A circular disc of mass 0.41 kg and radius 10 m rolls without slipping with a velocity of 2 m/s. The total kinetic energy of disc is:

• A. 0.41 J
• B. 1.23 J
• C. 0.82 J
• D. 2.4 J

Answer 1

The correct option is B 1.23 J

A rolling disc has kinetic energy of rotation as well as of translation.
When a disc rolls on a plane surface, it rotates about an axis through its centre of mass and perpendicular to its plane, while the centre of mass of the disc moves forward along the surface. Therefore, it has kinetic energy of rotation as well as, of translation.

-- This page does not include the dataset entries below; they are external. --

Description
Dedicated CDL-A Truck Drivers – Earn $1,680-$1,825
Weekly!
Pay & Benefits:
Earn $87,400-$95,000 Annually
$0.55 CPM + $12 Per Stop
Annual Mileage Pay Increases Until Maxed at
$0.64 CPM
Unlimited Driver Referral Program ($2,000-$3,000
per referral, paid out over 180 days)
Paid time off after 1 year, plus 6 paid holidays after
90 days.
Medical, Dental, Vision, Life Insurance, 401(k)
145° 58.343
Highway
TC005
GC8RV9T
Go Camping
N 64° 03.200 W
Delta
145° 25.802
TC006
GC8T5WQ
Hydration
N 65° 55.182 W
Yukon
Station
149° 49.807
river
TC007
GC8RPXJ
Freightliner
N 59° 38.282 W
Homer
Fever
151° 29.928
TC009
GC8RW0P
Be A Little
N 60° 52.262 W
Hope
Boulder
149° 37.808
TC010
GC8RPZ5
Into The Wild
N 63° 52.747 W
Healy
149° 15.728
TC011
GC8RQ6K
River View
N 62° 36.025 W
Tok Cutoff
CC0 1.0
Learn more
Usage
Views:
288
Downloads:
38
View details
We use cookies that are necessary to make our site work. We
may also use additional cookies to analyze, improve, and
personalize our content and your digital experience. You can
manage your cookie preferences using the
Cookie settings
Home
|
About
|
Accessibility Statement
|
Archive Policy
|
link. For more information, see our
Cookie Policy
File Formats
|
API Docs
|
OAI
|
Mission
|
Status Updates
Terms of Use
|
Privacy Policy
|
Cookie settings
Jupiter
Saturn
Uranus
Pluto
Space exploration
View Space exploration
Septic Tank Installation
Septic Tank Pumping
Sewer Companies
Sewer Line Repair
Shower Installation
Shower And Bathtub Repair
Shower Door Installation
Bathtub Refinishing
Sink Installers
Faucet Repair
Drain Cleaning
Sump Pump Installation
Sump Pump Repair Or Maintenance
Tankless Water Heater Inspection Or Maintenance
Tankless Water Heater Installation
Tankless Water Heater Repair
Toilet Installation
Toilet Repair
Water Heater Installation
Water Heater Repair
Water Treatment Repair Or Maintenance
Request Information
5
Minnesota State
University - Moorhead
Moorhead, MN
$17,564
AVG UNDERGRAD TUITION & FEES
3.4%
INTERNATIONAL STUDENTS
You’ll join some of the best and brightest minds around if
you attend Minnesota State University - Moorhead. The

The kinetic energy of rotation is
$K{E}_{rot}=\frac{1}{2}I{\omega }^2$
where I is the moment of inertia and $\omega$ the angular velocity of disc about the axis of rotation.
The moment of inertia I of a disc of mass M and radius R about an axis through its centre of mass is $\frac{1}{2}M{R}^2$. Therefore,
$K{E}_{rot}=\frac{1}{4}M{R}^2{\omega }^2$ ...(i)
The kinetic energy of translation is
$K{E}_{trans}=\frac{1}{2}M{\nu }_{CM}^2$ ...(ii)
As, ${\nu }_{CM}=R\omega$
$\therefore K{E}_{trans}=\frac{1}{2}M{R}^2{\omega }^2$ ...(iii)
$\therefore K{E}_{total}=K_{rot}+K_{trans}$
$=\frac{1}{4}M{R}^2{\omega }^2+\frac{1}{2}M{R}^2{\omega }^2$
$=\frac{3}{4}M{R}^2{\omega }^2$
$=\frac{3}{4}M{\nu }^2$
$=\frac{3}{4}\times 0.41\times (2{)}^2$
$=1.23J$